## [WORK INSTRUCTION]
Where in the data does the word "down" appear? Find those lines and copy them.

## [RECORDS FOR THE TASK]
▼▼▼
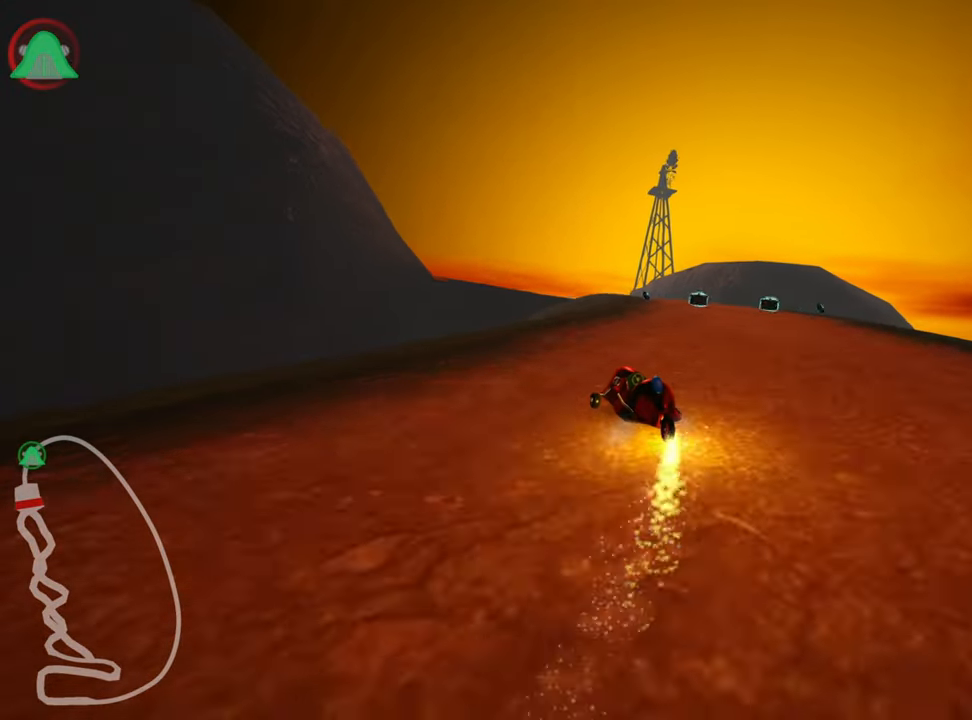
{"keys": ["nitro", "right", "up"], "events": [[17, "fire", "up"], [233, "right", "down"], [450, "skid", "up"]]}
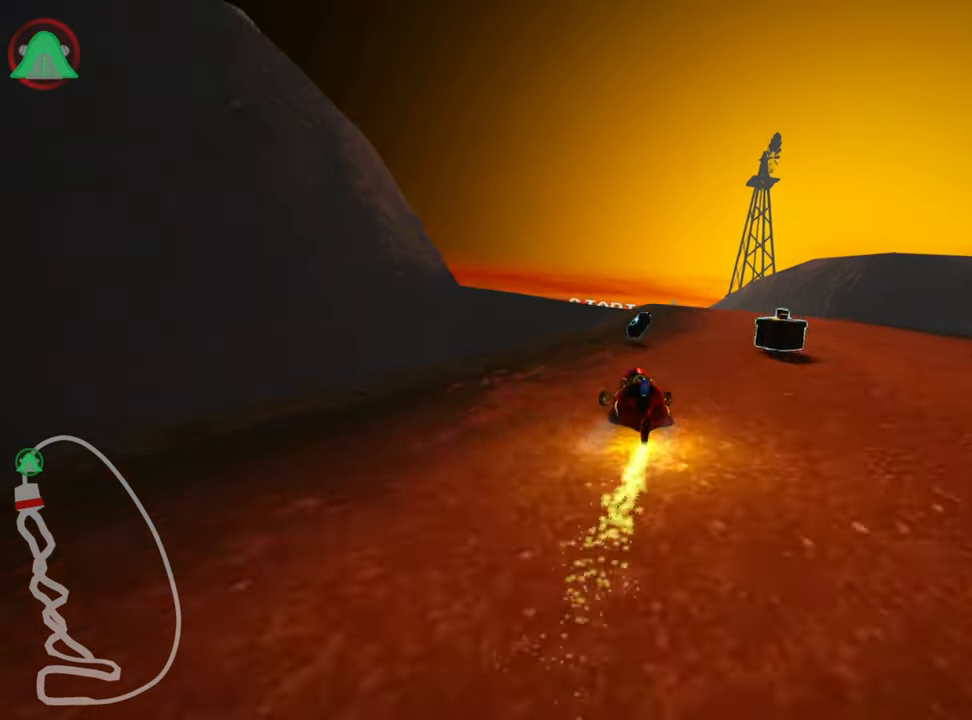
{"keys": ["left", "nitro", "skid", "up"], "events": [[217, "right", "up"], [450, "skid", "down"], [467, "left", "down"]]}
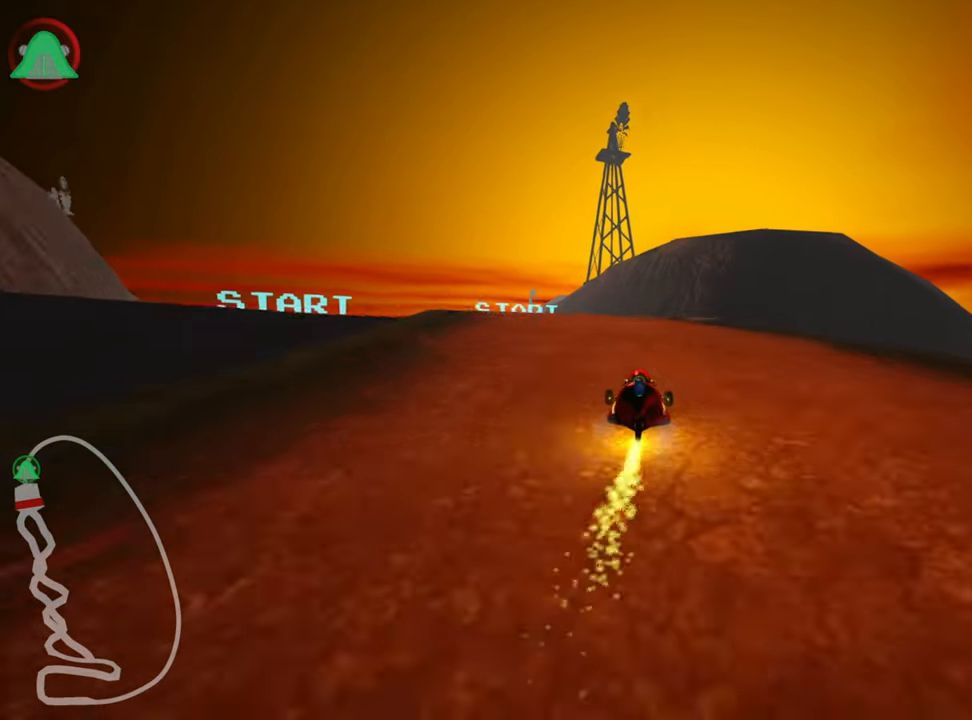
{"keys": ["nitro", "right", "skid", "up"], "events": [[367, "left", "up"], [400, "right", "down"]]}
▲▲▲
▼▼▼
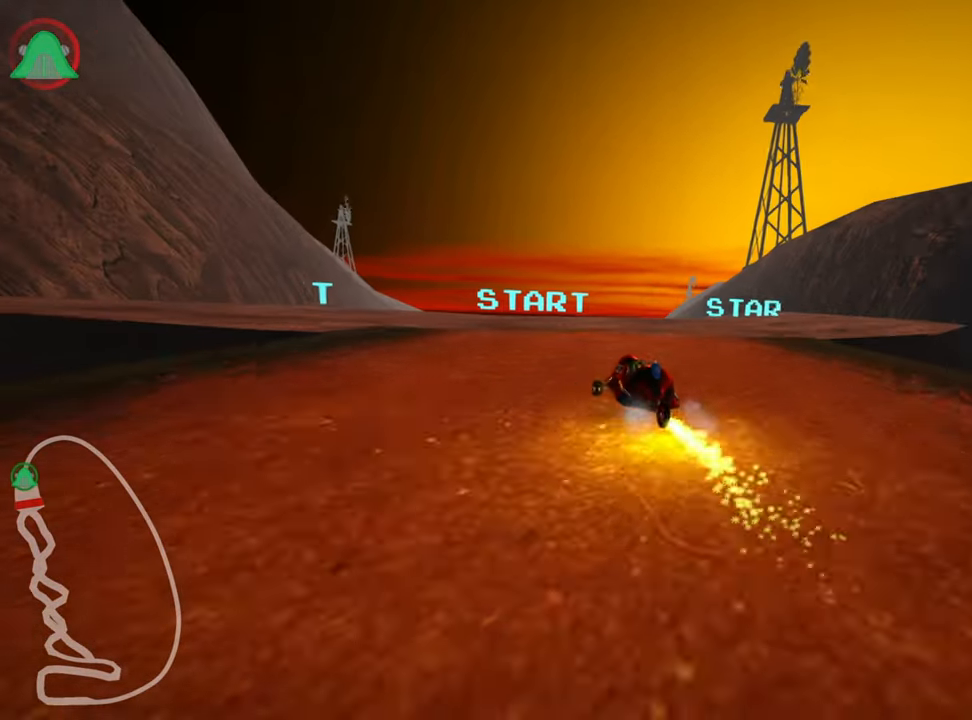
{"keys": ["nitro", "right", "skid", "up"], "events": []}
▲▲▲
## [RESPONSE BELOW]
{"keys": ["nitro", "right", "up"], "events": [[17, "fire", "up"], [233, "right", "down"], [450, "skid", "up"]]}
{"keys": ["left", "nitro", "skid", "up"], "events": [[217, "right", "up"], [450, "skid", "down"], [467, "left", "down"]]}
{"keys": ["nitro", "right", "skid", "up"], "events": [[367, "left", "up"], [400, "right", "down"]]}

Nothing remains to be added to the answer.